*Exercise details*
Rewrite the entries from the start through the line containing "ЭКГ-рейтинг: новые", substituting "Казани" for "Москве" and leaving everything else unchanged.

*Material for this exercise*
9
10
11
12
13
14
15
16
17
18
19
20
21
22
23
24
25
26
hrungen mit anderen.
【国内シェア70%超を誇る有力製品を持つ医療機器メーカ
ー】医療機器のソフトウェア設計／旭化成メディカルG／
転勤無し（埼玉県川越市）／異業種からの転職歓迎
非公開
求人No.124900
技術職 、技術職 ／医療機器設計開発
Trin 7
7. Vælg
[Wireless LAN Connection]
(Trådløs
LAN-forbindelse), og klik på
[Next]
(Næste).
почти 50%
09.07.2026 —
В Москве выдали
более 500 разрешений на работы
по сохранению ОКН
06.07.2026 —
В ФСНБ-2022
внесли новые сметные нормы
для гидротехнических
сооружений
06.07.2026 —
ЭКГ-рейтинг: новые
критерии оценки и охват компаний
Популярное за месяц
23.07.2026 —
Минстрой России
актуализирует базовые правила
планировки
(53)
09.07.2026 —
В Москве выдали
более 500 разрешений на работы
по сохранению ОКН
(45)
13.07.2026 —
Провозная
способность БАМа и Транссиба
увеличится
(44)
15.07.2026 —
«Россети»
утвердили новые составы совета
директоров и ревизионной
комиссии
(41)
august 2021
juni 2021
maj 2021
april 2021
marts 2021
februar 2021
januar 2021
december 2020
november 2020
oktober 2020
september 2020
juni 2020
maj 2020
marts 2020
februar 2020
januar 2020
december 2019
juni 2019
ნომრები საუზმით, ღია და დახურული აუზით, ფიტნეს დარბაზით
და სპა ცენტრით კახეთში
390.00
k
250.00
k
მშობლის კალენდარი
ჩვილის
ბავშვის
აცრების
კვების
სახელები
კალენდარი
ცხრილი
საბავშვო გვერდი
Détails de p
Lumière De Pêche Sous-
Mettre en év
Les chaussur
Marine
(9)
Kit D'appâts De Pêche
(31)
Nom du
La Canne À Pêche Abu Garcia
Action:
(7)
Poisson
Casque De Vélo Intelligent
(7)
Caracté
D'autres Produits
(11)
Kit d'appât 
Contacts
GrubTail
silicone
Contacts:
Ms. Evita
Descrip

*Answer section*
9
10
11
12
13
14
15
16
17
18
19
20
21
22
23
24
25
26
hrungen mit anderen.
【国内シェア70%超を誇る有力製品を持つ医療機器メーカ
ー】医療機器のソフトウェア設計／旭化成メディカルG／
転勤無し（埼玉県川越市）／異業種からの転職歓迎
非公開
求人No.124900
技術職 、技術職 ／医療機器設計開発
Trin 7
7. Vælg
[Wireless LAN Connection]
(Trådløs
LAN-forbindelse), og klik på
[Next]
(Næste).
почти 50%
09.07.2026 —
В Казани выдали
более 500 разрешений на работы
по сохранению ОКН
06.07.2026 —
В ФСНБ-2022
внесли новые сметные нормы
для гидротехнических
сооружений
06.07.2026 —
ЭКГ-рейтинг: новые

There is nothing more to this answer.